A inserção das escolas do Centro Paula Souza, conhecidas pelo nível elevado de seus alunos, na avaliação vem apenas para melhorar os índices resultantes do SARESP, maquiando o verdadeiro cenário da educação pública paulista. Com boas estatísticas, o Governo do Estado pode provar que sua política de sucateamento de ETE’s e EE’s traz progresso a seus estudantes. E, ao invés de termos como resposta mudanças efetivas em nossas escolas, somos usados – mais uma vez - como massa de manobra eleitoreira.
Nós, alunos da ETESP, entendemos que o SARESP significa um retrocesso na luta estudantil por uma educação de qualidade, pautada no respeito aos estudantes e cidadãos paulistas, em melhorias de infra-estrutura e em garantias de boa formação acadêmica para todos. Contribuir com essa “prova” é aceitar a péssima condição de nossas escolas e os constantes ataques ao ensino público, que a cada ano se volta mais à mera formação técnica.
Levantando essas idéias, os estudantes do terceiro ano de diversas ETE’s (sete, além da ETESP) e de algumas EE’s boicotaram o SARESP em 2009, reunindo mais de 300 estudantes no campus da ETESP/FATEC, onde está localizada a sede do Centro Paula Souza, para um protesto por melhoras efetivas na educação e para marcar nossa posição contrária à aplicação de tal prova. Por cerca de 4 horas, tentamos nos fazer ouvir pela super-intendência do Centro – vigiados de perto pela polícia – e paralisamos as aulas no período da manhã, contando com o apoio dos professores.

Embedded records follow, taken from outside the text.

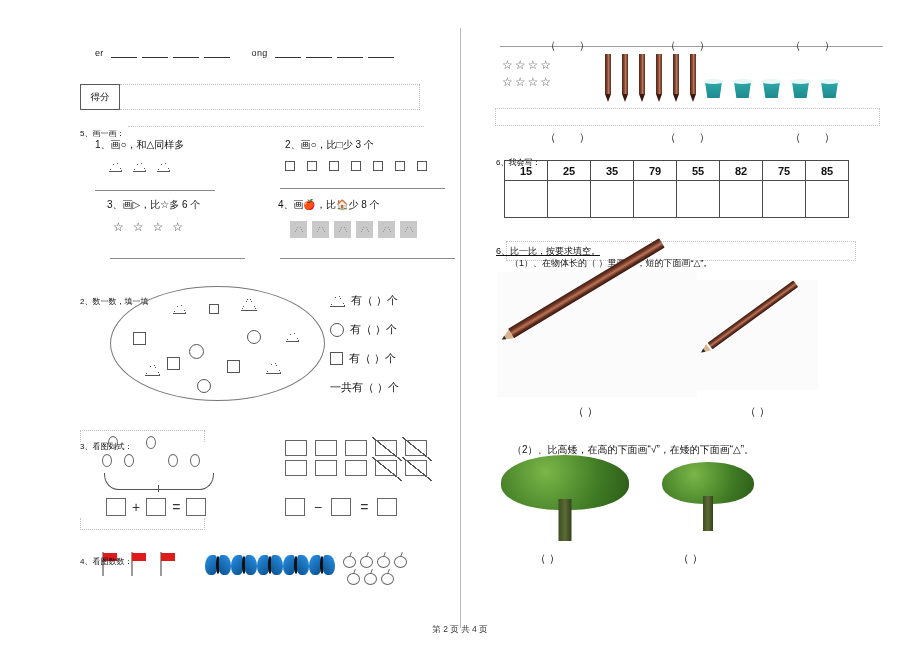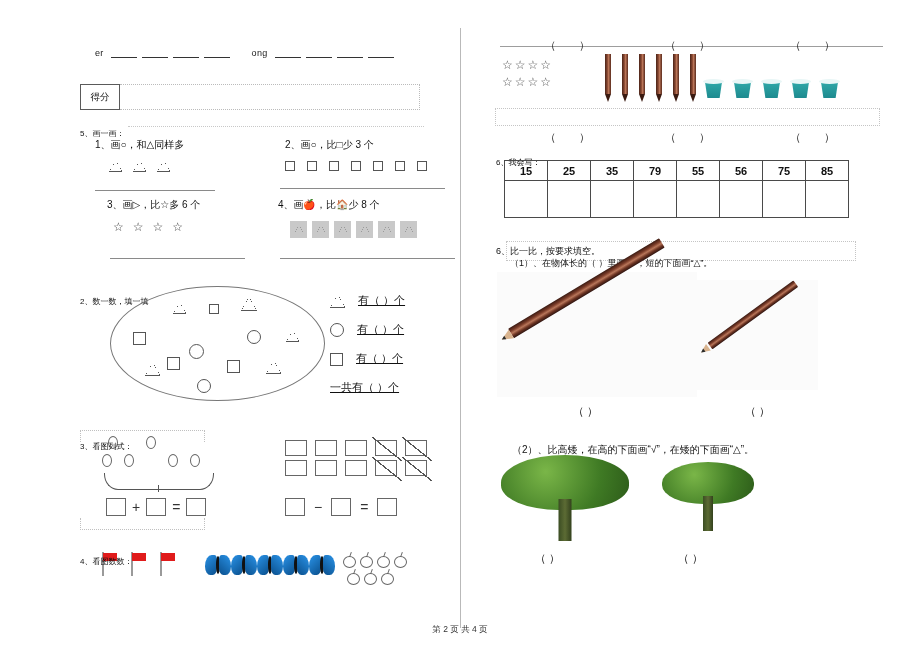--- a/index.html
+++ b/index.html
@@ -99,22 +99,22 @@
   
   .ex2 { position: absolute; left: 80px; top: 266px; width: 370px; height: 150px; }
   .oval {
     position: absolute; left: 30px; top: 20px;
     width: 215px; height: 115px;
     border: 1px solid #777; border-radius: 50%;
   }
   .oval .shp { position: absolute; }
   .ex2-legend { position: absolute; left: 250px; top: 27px; }
   .ex2-legend .row {
-    display: flex; align-items: flex-end; gap: 13px;
-    margin-bottom: 14px; font-size: 11px; color: #111; text-decoration: underline;
+    display: flex; align-items: center; gap: 6px;
+    margin-bottom: 14px; font-size: 11px; color: #111;
   }
 
   
   .ex3 { position: absolute; left: 80px; top: 430px; width: 370px; height: 110px; }
   .ex3 .dashbox-a {
     position:absolute; left:0; top:0; width: 125px; height: 12px;
     border-top: 1px dotted #c0c0c0; border-left: 1px dotted #c0c0c0; border-right: 1px dotted #c0c0c0;
   }
   .ex3 .dashbox-b {
     position:absolute; left:0; top:88px; width: 125px; height: 12px;
@@ -212,21 +212,21 @@
   .num-table {
     position: absolute; left: 44px; top: 160px;
     border-collapse: collapse;
   }
   .num-table td {
     width: 43px; height: 20px; border: 1px solid #4a4a4a;
     text-align: center; font-size: 11px; font-weight: bold; color: #111;
   }
   .num-table tr.empty td { height: 37px; }
 
-  .q6-title { position: absolute; left: 36px; top: 245px; font-size: 9px; color:#111; }
+  .q6-title { position: absolute; left: 36px; top: 245px; font-size: 9px; color:#111;text-decoration:underline; }
   .q6-sub1  { position: absolute; left: 50px; top: 257px; font-size: 9px; color:#111; }
   .q6-sub2  { position: absolute; left: 52px; top: 443px; font-size: 10px; color:#111; }
 
   .pencil-big-wrap { position: absolute; left: 37px; top: 272px; width: 200px; height: 125px; background:#fbfbfb; }
   .pencil-sm-wrap  { position: absolute; left: 228px; top: 280px; width: 130px; height: 110px; background:#fbfbfb; }
 
   .pencil-d {
     position: absolute; background: linear-gradient(to bottom, #3a1a12 0%, #7a3b28 30%, #b8765a 52%, #6b3322 75%, #2e1410 100%);
     border-radius: 1px;
   }
@@ -614,21 +614,21 @@
 
     <div class="q-label" style="left:36px; top:157px;">6、我会写：</div>
     <table class="num-table">
       <tbody>
           <tr>
         <td>15</td>
         <td>25</td>
         <td>35</td>
         <td>79</td>
         <td>55</td>
-        <td>56</td>
+        <td>82</td>
         <td>75</td>
         <td>85</td>
       </tr>
       <tr class="empty">
         <td></td>
         <td></td>
         <td></td>
         <td></td>
         <td></td>
         <td></td>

A manifestação surtiu efeito e conseguimos barrar a prova em 2009. Porém, está confirmada a sua aplicação nos dias 17 e 18 desse mês. Esse ano, as ameaças já começaram, como a divulgação de que as provas finais de algumas ETE’s serão substituídas pela nota do SARESP. A pergunta que fica é: como usarão as notas para o terceiro ano de 2010, se os resultados da prova sairão apenas por volta de março de 2011? Mais uma vez, notamos esforços para enfraquecer a luta estudantil e manter a situação vergonhosa de nossas escolas.
Em 2010, voltamos a pedir o apoio dos estudantes e chamamos um BOICOTE AO SARESP. Educação de qualidade não se faz por meio de provas, mas por efetivo investimento em infra-estrutura, qualificação do corpo docente e respeito aos estudantes. Exija seu direito! No dia 17, junte-se a nós na luta por uma educação de qualidade! Diga NÃO às avaliações de fachada!
CONTRA O SARESP! POR MELHORIAS VERDADEIRAS NA EDUCAÇÃO PÚBLICA!